A few hours earlier, Peter Hitchens, on C4 News, argued that the
approach taken in the UK was disproportionate and that Sweden had shown
that it was possible to control the virus without shutting down the
economy.
The last I heard, there is growing criticism of the approach being
taken there. The idea seems to be to allow the virus to slowly infect
the population, similar to the way, newspapers reported, but the
government later denied, that Boris Johnson and Dominic Cummings wanted
to build up 'herd immunity' (
Newshour, BBC WS, Sat 11 Apr.). But, we
shall have to wait and see how things turn out in Sweden.

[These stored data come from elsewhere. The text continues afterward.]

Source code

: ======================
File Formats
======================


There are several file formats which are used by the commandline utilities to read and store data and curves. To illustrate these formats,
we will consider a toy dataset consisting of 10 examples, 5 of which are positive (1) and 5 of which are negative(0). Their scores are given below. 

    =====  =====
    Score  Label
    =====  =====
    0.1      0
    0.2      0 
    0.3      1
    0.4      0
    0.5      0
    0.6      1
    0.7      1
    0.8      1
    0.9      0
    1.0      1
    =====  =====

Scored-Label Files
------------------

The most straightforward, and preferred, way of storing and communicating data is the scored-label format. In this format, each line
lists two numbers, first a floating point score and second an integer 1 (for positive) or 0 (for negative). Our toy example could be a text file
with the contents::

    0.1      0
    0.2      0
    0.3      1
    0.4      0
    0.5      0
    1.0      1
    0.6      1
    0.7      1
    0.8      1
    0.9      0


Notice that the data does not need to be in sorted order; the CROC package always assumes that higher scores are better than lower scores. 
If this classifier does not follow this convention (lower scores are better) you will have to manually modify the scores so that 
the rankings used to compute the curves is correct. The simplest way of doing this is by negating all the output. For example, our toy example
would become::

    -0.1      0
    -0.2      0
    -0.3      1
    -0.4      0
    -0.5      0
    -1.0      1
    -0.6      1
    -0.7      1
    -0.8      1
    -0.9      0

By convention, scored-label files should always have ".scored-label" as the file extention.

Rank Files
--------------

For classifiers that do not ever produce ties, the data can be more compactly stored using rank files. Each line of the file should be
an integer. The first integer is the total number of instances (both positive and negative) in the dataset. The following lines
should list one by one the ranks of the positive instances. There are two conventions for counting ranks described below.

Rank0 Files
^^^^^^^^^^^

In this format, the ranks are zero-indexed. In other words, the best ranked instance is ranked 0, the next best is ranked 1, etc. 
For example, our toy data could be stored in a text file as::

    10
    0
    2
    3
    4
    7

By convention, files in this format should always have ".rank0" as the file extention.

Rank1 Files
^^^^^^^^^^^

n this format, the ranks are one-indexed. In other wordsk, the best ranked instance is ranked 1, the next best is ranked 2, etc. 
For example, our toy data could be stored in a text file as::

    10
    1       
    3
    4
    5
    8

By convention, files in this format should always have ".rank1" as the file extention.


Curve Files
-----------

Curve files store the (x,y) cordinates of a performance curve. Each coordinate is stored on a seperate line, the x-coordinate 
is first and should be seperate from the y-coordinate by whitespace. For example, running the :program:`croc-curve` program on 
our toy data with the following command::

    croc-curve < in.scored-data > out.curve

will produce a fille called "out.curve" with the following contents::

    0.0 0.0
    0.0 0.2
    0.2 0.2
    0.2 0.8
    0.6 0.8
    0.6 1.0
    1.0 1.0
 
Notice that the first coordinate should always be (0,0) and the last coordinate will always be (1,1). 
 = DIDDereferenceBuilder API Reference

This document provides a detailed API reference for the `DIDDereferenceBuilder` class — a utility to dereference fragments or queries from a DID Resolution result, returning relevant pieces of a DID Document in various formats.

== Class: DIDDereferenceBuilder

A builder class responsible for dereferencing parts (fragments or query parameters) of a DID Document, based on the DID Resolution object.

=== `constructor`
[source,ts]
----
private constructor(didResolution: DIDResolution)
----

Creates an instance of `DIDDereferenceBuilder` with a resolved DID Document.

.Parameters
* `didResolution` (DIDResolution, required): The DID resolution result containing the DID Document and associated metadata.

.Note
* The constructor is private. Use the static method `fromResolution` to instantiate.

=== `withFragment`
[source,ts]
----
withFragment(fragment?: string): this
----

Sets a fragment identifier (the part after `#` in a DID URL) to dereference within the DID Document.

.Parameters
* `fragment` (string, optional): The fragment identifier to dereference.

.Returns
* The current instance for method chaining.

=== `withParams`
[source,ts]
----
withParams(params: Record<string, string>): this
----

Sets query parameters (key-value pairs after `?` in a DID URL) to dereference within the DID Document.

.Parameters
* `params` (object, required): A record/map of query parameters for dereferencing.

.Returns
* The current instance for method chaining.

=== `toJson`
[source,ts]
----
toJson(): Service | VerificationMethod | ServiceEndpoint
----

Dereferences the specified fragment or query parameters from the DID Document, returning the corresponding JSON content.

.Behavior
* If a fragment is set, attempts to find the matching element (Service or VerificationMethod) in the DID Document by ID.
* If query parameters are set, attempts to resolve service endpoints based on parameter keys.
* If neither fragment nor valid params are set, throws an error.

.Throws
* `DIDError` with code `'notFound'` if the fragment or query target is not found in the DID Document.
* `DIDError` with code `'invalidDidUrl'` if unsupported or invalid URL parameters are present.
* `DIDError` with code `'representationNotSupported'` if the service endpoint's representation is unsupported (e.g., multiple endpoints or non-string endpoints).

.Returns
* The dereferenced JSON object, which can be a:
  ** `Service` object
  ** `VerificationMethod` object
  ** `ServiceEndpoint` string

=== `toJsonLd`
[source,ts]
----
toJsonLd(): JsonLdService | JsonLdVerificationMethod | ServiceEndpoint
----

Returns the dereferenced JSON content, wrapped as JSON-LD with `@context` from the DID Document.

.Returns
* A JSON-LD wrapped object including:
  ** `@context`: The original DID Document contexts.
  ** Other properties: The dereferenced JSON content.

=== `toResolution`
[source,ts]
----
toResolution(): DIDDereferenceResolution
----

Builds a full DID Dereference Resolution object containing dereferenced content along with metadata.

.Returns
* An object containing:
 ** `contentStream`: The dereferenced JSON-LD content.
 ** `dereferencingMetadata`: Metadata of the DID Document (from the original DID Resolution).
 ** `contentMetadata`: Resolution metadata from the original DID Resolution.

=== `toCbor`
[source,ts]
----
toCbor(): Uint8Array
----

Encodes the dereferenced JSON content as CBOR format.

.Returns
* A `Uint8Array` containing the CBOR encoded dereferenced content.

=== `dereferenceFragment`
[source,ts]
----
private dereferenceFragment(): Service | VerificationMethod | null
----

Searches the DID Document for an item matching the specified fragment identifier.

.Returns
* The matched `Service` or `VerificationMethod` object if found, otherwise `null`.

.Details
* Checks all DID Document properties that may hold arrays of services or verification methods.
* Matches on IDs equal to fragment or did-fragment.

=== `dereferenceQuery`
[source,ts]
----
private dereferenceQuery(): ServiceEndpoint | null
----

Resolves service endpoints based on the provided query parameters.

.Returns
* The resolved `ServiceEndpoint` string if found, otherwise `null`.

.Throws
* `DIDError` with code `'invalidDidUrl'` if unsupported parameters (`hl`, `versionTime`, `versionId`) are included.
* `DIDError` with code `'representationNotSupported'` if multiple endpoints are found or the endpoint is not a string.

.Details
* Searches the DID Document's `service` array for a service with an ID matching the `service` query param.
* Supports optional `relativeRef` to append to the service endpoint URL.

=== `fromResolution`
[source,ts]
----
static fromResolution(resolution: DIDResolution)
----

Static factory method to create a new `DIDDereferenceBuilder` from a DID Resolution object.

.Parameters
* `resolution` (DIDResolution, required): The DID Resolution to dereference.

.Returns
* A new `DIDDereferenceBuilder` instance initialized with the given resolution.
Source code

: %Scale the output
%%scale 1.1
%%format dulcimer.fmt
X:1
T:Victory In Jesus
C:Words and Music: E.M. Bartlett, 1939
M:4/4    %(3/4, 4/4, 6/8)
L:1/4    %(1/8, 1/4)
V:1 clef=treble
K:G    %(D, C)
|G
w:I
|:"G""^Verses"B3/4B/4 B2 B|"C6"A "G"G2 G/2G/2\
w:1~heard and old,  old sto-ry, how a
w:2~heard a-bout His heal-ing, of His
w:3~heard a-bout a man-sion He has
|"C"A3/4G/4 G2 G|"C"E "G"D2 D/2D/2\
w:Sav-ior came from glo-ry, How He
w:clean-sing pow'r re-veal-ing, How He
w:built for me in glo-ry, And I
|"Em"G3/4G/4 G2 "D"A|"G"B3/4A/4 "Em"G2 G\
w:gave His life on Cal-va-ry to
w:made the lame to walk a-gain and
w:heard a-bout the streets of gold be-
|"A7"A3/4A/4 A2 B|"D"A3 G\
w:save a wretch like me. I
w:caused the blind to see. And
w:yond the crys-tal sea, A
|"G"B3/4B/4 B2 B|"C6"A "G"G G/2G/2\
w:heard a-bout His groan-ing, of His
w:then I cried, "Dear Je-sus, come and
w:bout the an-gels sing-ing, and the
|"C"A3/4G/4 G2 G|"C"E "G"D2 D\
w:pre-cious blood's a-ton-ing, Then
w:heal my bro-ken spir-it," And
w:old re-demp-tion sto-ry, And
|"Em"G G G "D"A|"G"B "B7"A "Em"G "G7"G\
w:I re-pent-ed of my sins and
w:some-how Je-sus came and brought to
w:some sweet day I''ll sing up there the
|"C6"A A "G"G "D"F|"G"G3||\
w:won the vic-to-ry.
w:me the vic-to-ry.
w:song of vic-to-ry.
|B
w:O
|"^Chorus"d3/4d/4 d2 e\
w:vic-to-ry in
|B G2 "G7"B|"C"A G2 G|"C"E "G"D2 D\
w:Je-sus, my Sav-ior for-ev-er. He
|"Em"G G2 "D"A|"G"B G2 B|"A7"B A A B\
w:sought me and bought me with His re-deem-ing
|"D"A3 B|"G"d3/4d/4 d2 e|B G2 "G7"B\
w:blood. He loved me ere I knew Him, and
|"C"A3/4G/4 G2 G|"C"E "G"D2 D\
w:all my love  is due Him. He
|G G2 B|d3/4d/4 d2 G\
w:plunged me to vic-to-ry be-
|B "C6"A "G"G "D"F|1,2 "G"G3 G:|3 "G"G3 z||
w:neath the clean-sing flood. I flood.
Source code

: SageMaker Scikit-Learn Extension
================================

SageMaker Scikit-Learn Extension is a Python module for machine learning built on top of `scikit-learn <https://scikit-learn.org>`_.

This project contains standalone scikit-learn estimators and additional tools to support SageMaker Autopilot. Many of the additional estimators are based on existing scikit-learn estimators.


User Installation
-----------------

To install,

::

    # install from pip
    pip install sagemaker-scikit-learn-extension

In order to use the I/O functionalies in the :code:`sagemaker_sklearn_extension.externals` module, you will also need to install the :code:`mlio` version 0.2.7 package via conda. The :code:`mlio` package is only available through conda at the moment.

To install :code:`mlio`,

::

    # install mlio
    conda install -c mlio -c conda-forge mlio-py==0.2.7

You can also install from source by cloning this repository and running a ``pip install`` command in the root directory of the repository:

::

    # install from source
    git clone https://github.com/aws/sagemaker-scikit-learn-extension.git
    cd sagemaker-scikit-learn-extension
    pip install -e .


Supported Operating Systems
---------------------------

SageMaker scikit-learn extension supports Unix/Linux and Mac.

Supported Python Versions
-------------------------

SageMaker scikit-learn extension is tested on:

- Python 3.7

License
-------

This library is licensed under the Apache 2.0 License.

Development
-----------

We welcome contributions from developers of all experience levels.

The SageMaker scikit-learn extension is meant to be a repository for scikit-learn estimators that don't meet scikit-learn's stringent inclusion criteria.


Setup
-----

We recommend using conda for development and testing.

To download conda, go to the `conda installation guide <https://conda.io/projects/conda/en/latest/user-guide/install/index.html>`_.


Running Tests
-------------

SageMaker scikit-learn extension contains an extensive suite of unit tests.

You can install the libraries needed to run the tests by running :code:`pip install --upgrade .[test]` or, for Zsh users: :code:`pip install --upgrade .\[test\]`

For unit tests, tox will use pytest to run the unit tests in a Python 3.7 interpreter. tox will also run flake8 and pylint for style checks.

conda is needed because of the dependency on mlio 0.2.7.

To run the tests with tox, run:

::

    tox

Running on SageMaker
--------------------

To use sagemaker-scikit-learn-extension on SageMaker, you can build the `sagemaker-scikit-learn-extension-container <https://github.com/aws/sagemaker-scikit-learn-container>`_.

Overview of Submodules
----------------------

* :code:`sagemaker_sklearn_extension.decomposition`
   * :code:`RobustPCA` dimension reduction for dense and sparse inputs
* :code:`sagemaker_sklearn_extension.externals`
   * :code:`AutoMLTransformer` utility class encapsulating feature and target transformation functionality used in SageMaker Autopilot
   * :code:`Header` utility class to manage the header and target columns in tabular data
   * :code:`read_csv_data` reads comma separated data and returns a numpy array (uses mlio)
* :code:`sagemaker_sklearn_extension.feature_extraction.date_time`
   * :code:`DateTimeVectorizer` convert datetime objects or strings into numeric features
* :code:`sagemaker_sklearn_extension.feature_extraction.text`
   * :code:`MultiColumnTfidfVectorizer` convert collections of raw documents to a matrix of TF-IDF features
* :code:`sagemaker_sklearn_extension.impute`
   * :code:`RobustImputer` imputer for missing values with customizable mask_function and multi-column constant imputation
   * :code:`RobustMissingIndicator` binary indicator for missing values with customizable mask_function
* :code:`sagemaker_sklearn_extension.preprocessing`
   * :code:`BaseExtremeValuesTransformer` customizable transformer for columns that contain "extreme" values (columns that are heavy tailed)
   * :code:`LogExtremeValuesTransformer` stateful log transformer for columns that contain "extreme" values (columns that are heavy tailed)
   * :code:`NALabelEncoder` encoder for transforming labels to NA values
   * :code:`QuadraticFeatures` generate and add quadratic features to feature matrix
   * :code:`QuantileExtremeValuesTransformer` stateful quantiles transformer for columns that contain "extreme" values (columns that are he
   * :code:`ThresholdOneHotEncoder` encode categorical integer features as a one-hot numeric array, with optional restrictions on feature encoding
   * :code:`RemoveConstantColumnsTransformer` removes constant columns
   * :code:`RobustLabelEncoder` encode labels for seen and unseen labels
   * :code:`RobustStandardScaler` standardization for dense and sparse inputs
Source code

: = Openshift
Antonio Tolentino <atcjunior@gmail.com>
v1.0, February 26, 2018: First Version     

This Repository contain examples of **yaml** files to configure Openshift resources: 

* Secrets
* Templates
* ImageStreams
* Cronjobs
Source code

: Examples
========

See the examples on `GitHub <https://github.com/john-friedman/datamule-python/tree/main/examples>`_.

There is little to criticize in what the government is doing now, but
this is a sign of something that seems to be more pronounced in the US,
a sign that even in the UK there is hostility on the Right to measures
being taken to protect lives. And we could also see the same distortion
of the truth as we saw with the campaign for the UK's exit from the EU.
15.4.2020. Published: 22.4.
** update: Germany has conducted 1.7m tests, > 3 times more per head
of population than the UK, with < 400,000. The death rate is 2.5% of
confirmed cases, compared to 12.8%, with > 3,200 deaths, as against
< 13,000 (Jonathan Rugman report, C4N, 15.4).